What comes after you eat? This is a question people might make. From the smallest children wondering about a delicious dessert or a bit of fruit people ask this.
One of the most desired things after a meal is a good siesta, a good nap. But normally, after we eat we just continue with our daily activities.
In many places, like in Cuzco, after a meal you thank the people who have accompanied you and then you sustain conversations as you socialize and share anecdotes and lived experiences.
This tends to take place most often on weekends when you can enjoy your time with your family and friends. You might have a glass of wine after your meal, as we often do, especially to help with the digestion of the meat you have consumed. Others drink sodas, beers, or anisette liquor. Sometimes, though, you mother or wife has cooked up a delicious chicha morada from our purple corn and fruit. This all helps the food go down well.
Peru is a place where we have a lot of warmth among us. Sharing is something of ordinary, everyday life. Just as in the highlands where the mink’a, collective work, is still the norm, your family is not just your blood relatives, but is made by the actions that you take with different people. Sharing makes you family.
As a result, breakfasts, lunch, dinners, and even snacks should not be taken alone as if you did not have friends, rather they should be accompanied by laughter or sometimes sadness, but always companionship. Your days can change from dark to filled with light because of companionship.

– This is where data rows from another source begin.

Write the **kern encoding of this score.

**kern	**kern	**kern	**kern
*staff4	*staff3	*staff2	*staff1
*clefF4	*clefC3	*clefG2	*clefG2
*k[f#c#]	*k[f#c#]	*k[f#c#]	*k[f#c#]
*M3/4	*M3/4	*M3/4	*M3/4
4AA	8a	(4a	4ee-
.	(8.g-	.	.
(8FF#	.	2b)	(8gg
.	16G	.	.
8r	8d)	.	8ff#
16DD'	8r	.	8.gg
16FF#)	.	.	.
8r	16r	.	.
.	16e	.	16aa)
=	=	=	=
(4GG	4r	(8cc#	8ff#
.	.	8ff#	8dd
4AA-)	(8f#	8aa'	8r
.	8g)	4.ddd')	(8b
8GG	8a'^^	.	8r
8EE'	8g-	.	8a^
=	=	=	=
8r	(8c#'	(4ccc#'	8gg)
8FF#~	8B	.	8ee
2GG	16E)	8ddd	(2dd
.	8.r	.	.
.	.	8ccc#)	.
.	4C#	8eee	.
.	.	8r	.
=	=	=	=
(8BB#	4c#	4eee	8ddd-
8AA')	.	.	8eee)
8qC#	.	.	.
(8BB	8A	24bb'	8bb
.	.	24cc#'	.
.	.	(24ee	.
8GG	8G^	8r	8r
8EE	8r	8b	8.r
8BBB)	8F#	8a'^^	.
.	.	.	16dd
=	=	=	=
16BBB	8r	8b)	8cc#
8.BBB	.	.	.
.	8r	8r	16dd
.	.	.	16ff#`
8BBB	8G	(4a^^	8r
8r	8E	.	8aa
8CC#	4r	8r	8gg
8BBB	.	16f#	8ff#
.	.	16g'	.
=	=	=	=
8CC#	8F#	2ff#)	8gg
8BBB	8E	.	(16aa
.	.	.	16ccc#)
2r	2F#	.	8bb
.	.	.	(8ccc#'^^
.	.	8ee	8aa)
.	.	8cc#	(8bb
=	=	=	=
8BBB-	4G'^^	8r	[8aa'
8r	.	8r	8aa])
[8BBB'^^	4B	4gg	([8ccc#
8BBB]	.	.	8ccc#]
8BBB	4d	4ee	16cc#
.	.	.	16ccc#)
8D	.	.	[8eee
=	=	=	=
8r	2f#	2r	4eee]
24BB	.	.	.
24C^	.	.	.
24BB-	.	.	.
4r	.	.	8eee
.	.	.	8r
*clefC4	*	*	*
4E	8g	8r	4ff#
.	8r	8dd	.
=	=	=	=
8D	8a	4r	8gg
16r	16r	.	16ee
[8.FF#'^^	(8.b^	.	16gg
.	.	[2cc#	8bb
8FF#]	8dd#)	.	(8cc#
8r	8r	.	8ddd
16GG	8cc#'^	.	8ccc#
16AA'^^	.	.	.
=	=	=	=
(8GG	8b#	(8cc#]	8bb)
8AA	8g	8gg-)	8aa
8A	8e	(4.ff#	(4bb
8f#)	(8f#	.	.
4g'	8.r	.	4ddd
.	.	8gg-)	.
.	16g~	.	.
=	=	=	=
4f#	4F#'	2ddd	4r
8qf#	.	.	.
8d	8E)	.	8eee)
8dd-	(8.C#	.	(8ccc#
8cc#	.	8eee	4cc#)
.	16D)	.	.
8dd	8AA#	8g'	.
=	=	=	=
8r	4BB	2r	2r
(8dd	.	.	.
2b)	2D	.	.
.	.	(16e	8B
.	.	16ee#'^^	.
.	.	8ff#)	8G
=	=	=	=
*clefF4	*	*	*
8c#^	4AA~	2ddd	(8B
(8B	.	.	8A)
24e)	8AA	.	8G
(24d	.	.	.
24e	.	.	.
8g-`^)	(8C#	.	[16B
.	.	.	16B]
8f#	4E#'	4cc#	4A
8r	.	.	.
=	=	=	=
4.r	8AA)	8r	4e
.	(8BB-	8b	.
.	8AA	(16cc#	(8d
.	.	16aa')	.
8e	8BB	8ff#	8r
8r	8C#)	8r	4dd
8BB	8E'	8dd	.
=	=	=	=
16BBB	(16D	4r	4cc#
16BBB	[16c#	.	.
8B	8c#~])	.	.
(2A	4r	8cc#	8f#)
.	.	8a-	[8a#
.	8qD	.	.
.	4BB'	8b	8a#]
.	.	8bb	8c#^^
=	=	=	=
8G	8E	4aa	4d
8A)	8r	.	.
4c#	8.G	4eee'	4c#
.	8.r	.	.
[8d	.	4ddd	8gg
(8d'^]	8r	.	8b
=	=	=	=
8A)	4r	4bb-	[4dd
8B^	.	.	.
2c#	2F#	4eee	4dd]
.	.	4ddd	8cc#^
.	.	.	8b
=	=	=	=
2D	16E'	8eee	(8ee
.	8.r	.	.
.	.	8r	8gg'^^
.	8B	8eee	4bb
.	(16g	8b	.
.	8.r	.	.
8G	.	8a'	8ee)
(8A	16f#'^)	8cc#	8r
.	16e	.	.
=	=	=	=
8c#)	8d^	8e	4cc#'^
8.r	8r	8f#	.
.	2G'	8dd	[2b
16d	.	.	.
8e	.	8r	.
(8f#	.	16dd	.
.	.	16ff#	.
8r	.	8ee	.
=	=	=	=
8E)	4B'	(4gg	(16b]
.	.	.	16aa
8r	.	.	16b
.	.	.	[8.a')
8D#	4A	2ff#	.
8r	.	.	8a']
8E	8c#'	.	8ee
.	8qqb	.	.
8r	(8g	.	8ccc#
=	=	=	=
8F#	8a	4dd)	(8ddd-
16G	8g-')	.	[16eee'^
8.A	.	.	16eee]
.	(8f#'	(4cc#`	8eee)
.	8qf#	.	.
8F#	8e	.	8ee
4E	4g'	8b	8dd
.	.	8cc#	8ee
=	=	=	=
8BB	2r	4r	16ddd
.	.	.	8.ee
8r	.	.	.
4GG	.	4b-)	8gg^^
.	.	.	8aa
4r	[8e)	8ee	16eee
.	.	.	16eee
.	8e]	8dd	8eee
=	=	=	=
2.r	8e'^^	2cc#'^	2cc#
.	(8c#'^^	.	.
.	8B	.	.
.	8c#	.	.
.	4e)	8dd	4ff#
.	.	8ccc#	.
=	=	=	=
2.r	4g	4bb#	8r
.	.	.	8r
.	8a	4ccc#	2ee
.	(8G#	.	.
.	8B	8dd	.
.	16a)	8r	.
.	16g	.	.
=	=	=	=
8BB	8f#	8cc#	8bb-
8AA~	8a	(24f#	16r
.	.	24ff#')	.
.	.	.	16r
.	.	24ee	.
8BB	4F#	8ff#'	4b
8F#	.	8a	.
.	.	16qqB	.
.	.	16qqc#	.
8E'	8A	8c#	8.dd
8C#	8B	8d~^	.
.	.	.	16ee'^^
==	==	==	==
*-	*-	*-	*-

Our culture is characterized by its warmth, what we call cariño, as well as love. Your race or color does not matter. There are always people to share with you.
So, what comes after a meal? We hope that the day will be different and not the same as always, that it will fill with new friends and new experiences to learn from.
In this way we make problems and bad moods lighter and dissipate stress. Of course that is the power of our traditional food and our traditional sharing. They always lift your mood.